_TASKS_
1) Quote verbatim the part of the Nathan Clifford biography that opens with the words containing "Nathan Clifford (August" and closes with "Court (1858 -1881).".
2) According to the Nathan Clifford biography, which president nominated Clifford to the Supreme Court?

_SUPPLIED PASSAGE_
+---+
- Clifford c. 1855–65

Associate Justice of the Supreme Court of the United States
- In office January 21, 1858 – July 25, 1881
- Nominated by: James Buchanan
- Preceded by: Benjamin Curtis
- Succeeded by: Horace Gray

United States Ambassador to Mexico
- In office October 2, 1848 – September 6, 1849
- President: James Polk Zachary Taylor
- Preceded by: John Slidell
- Succeeded by: Robert Letcher

19th United States Attorney General
- In office October 17, 1846 – March 17, 1848
- President: James Polk
- Preceded by: John Mason
- Succeeded by: Isaac Toucey

Member of the U.S. House of Representatives from Maine's 1st district
- In office March 4, 1839 – March 3, 1843
- Preceded by: John Fairfield
- Succeeded by: Joshua Herrick

Attorney General of Maine
- In office January 1, 1834 – January 3, 1838
- Governor: Robert Dunlap
- Preceded by: Jonathan Rogers
- Succeeded by: Daniel Goodenow

Member of the Maine House of Representatives
- In office 1830-1834

Speaker of the Maine House of Representatives
- In office 1833-1834

Personal details
- Born: August 18, 1803 Rumney, New Hampshire, U.S.
- Died: July 25, 1881 (aged 77) Cornish, Maine, U.S.
- Resting place: Evergreen Cemetery
- Party: Democratic
- Spouse: Hannah Ayer

= Nathan Clifford =

US Supreme Court justice from 1858 to 1881

Nathan Clifford (August 18, 1803 – July 25, 1881) was an American lawyer, diplomat, and Democrat politician from Maine.

Clifford is one of the few people who have held a constitutional office in each of the three branches of the US federal government. He was US Representative from Maine (1839-1843), US Attorney General (1846-1848) and US Ambassador to Mexico (1848-1849), and Associate Justice of the US Supreme Court (1858 -1881).
+---+
_RECORDED DATA_
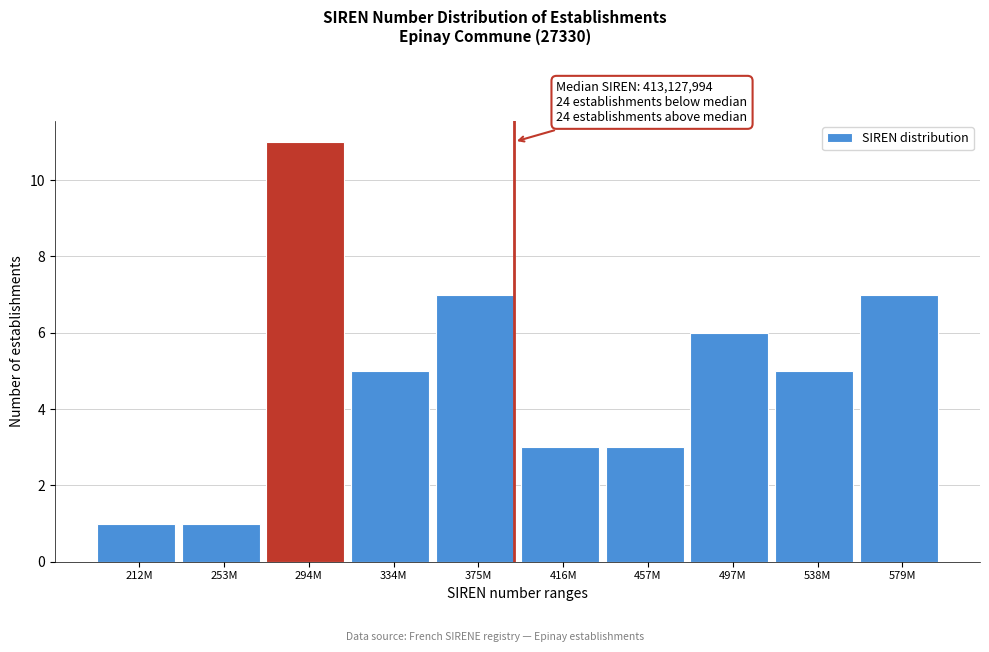

Reading right to left, transcribe all the data shown in this chart.

579M=7	538M=5	497M=6	457M=3	416M=3	375M=7	334M=5	294M=11	253M=1	212M=1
+---+
_EXPECTED RESULTS_
1)
Nathan Clifford (August 18, 1803 – July 25, 1881) was an American lawyer, diplomat, and Democrat politician from Maine.

Clifford is one of the few people who have held a constitutional office in each of the three branches of the US federal government. He was US Representative from Maine (1839-1843), US Attorney General (1846-1848) and US Ambassador to Mexico (1848-1849), and Associate Justice of the US Supreme Court (1858 -1881).

2) James Buchanan